Monday, November 05, 2007
tHe iDeAL pLaN

open up my eyes to the things unseen..

this verse has been stucked in my mind 4 quite some time: "elisha prayed, 'Lord, open up their eyes so tt they may see!!' and behold.. they saw chariots of fire and armies all over from the mountain.."

stucked since the live firin range 2 wks ago.. indeed i saw.. the goodness of God.. fulfiling into my life nowadays.. God has always been tryin 2 come into our lives and giv us His blessings.. onli tt we need 2 see it.. and receive it.. then we'll see the blessings flowin thru..

after the mornin meetings has ended.. i headed down 2 the med ctr and the medics there were jus happi 2 see me ard.. suddenly farhan approached me and showed me the manpower chart.. which comprises of all the medics in our battalion.. the HQ BCS medics.. the coy medics.. and the platoon medics.. he pointed and my name and sae..

"look.. would it b an ideal plan if we shift ur name here to the HQ strength??"

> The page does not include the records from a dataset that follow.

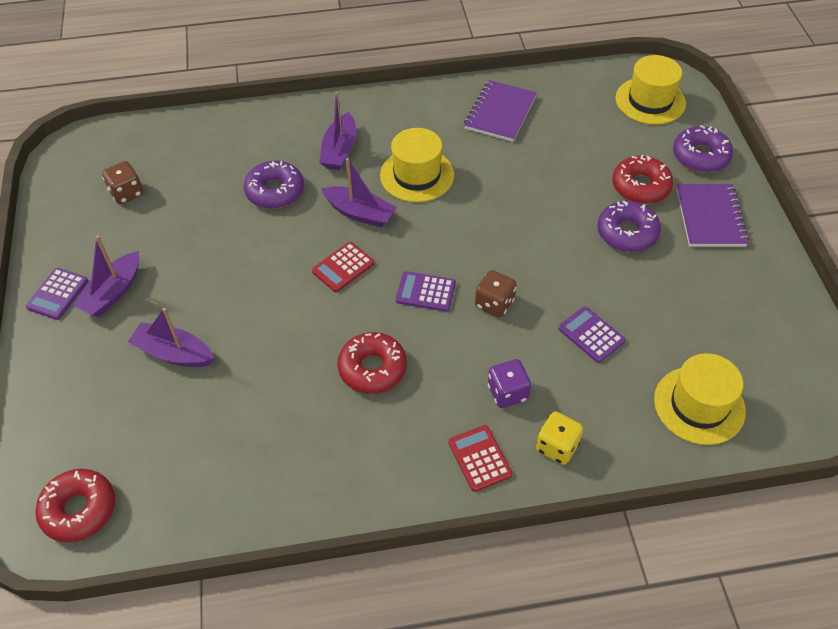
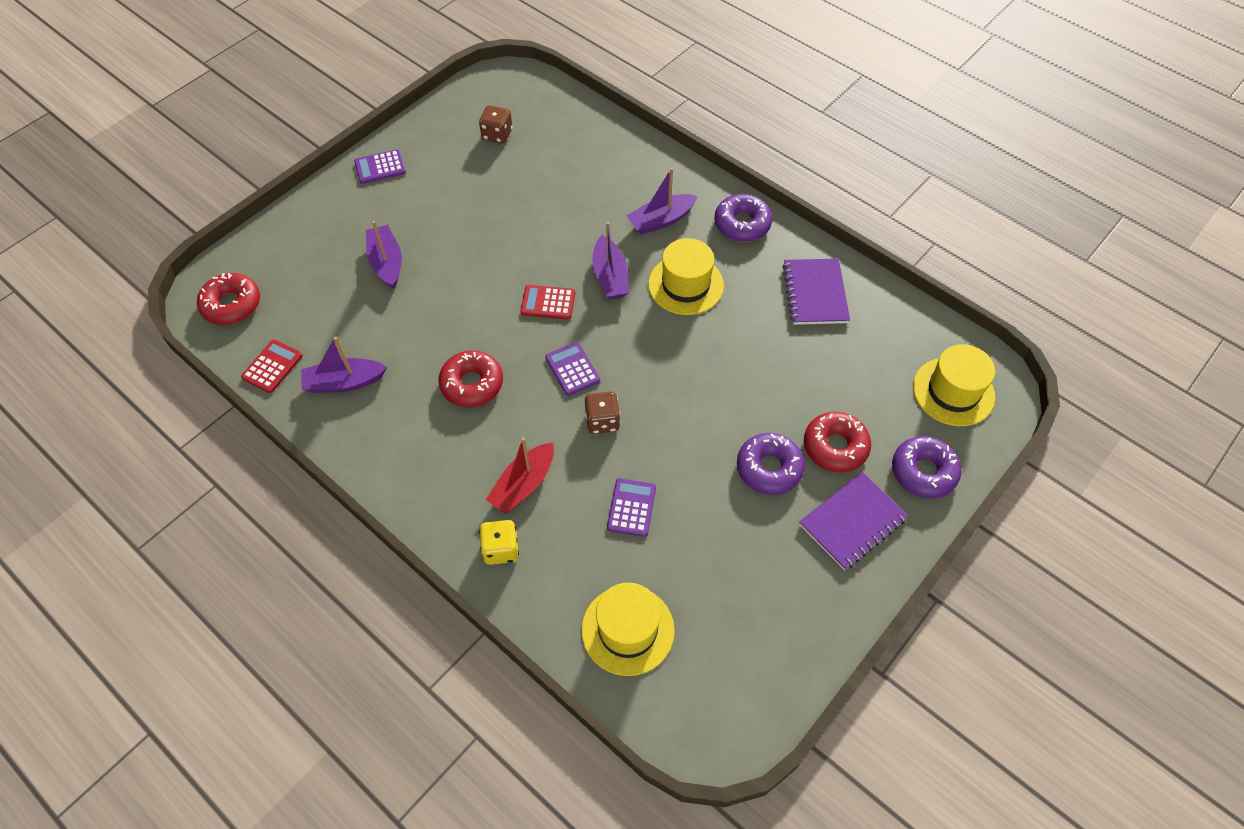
camera: 50 degrees right, 5 degrees up
purple boat [73,236,140,317] -> purple boat moved to [301,337,387,393]
purple donut [244,161,304,209] -> purple donut moved to [714,194,772,242]
red calculator [449,425,512,492] -> red calculator moved to [241,339,303,393]
purple notebook [464,80,537,142] -> purple notebook turned 75 degrees counterclockwise [782,259,850,325]
purple dice [488,359,531,408] -> red boat [486,437,554,514]

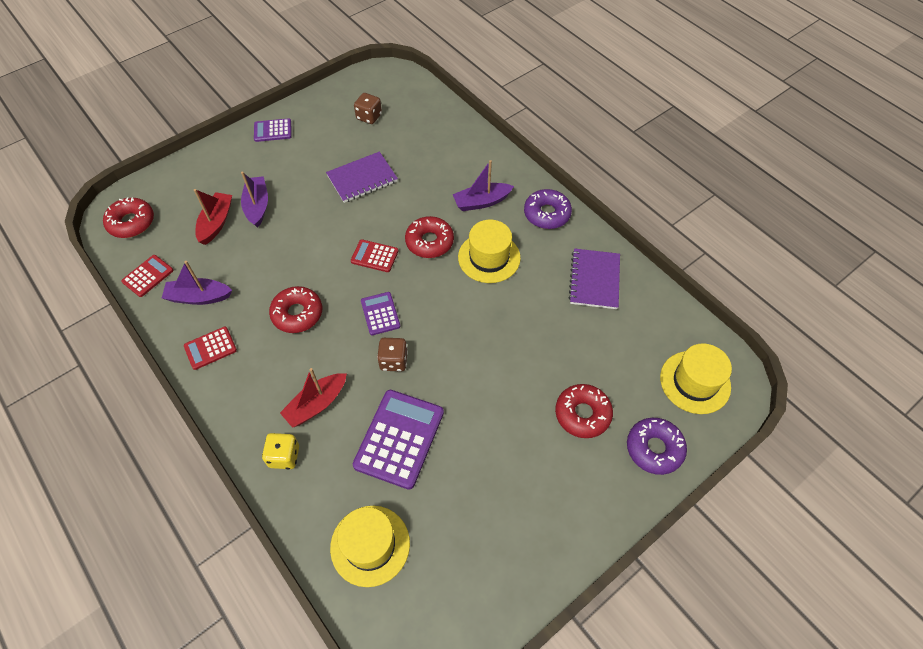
camera: 10 degrees right, 0 degrees up
purple boat [592,222,629,299] -> red donut [405,216,454,258]
purple calculator [607,478,656,537] -> purple calculator [353,390,444,490], size x1.85
purple donut [737,433,805,495] -> none
purple notebook [799,472,908,570] -> purple notebook moved to [326,151,398,203]
none -> red calculator [184,327,237,370]
none -> red boat [194,189,232,245]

colin, the med ctr 2ic is goin 2 ORD soon.. tt goes 4 the other coy medics.. who ar goin 2 ORD even sooner.. wat farhan meant is 2 push me 2 become a medic spec in HQ and let the incomin medic specs 2 become the coy medics..

earlier in my prev entries.. i found freedom at coy line.. up till 2dae i felt the decision was rite 2 go there.. but then i realized.. there ar actualli pros and cons 2 both sides.. actualli both the pros and cons weigh almost the same despite the fact tt they ar actualli diff in facts.. i dunno wat 2 choose.. the OC and CSM at bravo had been gdd.. they ar settin rules and standards tt protects us from trouble.. however while the med ctr did not make rules and efforts like the coy.. it actualli exercises freedom of clearin offs and leaves as and when we wanted.. there ar even much more examples.. but i realli couldn't sae much..

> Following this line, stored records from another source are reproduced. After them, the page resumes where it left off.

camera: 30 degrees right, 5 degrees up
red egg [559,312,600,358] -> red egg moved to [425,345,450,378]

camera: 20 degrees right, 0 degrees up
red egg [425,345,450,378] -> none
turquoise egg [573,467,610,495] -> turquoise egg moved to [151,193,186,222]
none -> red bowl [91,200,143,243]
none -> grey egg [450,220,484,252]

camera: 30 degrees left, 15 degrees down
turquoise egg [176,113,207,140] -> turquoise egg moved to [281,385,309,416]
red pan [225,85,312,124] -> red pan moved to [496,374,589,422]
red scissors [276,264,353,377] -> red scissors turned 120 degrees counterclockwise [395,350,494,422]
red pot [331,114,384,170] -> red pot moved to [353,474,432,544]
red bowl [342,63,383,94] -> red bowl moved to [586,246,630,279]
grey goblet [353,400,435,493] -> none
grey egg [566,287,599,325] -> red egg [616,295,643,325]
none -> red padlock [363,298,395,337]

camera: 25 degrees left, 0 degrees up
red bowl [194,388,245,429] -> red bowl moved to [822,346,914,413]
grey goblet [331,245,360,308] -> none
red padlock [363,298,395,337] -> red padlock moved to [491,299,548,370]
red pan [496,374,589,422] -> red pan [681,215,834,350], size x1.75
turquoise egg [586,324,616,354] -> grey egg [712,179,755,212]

in actual fact i bond 2gether wif my fellow medics better than the sect coms.. after all we ar doin diff things and its a natural thing 2 bond wif the same profession.. perhaps i should once again hang ard wif the medics.. it realli felt like home at the med ctr..


wEiwEi|9:09 PM


Sunday, November 04, 2007
HeRe wE g0 aGaIn

alrite.. my KL trip has actualli ended on last fri.. 2nd nov..

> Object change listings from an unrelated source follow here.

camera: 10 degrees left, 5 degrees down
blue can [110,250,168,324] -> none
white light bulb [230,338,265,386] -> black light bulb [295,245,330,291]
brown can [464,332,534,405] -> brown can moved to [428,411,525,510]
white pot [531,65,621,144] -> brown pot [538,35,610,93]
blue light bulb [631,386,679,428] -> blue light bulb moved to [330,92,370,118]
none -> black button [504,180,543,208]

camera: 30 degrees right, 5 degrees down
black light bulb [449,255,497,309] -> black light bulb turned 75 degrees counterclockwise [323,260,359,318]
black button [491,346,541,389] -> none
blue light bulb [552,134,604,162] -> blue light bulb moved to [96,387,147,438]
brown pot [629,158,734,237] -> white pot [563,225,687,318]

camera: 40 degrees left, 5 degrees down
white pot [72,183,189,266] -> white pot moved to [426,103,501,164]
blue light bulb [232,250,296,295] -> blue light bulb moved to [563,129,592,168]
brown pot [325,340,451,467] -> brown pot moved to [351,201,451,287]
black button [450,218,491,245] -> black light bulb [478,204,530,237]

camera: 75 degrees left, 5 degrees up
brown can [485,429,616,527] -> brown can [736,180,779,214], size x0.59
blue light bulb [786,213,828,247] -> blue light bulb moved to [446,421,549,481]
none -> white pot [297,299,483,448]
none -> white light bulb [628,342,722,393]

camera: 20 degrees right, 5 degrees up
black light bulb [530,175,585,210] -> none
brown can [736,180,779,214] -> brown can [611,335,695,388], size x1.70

i rem on the way i tot abt alot of things.. camp.. cg.. back 2 sg again.. stress has came back etc etc.. true enuff.. wat i had left behind had 2 b dealed wif.. wat i hav attempted 2 runaway from will come back 2 me again.. tt's reality 4 u.. it hurts..

then again.. i'll jus leave the rest of the matters 2 God's hands..

i had actualli a gdd time in KL.. the past few daes i jus focused on plannin the places 2 go.. the bad part is tt sometimes cong doesn't wan 2 go or the place is disappointin as it didn't seemed as gdd as it's expected.. at times i jus wan 2 take a break and lie on my hotel bed.. i realli wanted a gdd break from sg.. but it seems tt i didn't had one.. cong's idea was tt he wanted 2 make full use of the time here in KL and not 2 come here and slp..

so in the end.. i did not slp well for 2 nites at KL.. even though the bed is gddd.. i felt refreshed yet physically i dun feel energetic and fit.. when i came home on fri nite i still hav 2 settle 4 the hotel 4 my upcomin phuket trip.. in the end i slept rather late again..

woke up in a sudden shock nxt mornin becoz of the bball game tt was organized 4 the younger ones.. i realized i was late so i rushed down in a huff.. and when i reached there durin the game.. i felt so lethargic.. i couldn't do much runs.. but since this is not realli a match game i tot i'd jus pass the ball ard and jus let the rest of them hav fun.. and true enuff i jus played like i dunno how.. but i felt gdd abt the entire outreach..

reached home and slept late again and woke up this mornin at 7.. again i felt like a zombie.. i seriously tink tt i could not go on like this.. but i'll jus keep my mind strong.. there's still a dae ahead.. so i went on wif the dae pretti ok.. except the fact tt im bookin in like real soon.. the tot of it didn't seemed pleasin..

in the midst wat was realli precious was God's presence wif me.. i mayb dead on my physical body but my spiritual body seemed so alive.. it'll b another challenge on the comin weeks where i hav 2 strengthen this physical body 4 all the trainin programmes tt were lined up 4 me..

thank God there's still another holidae this week.. im goin 2 phuket!!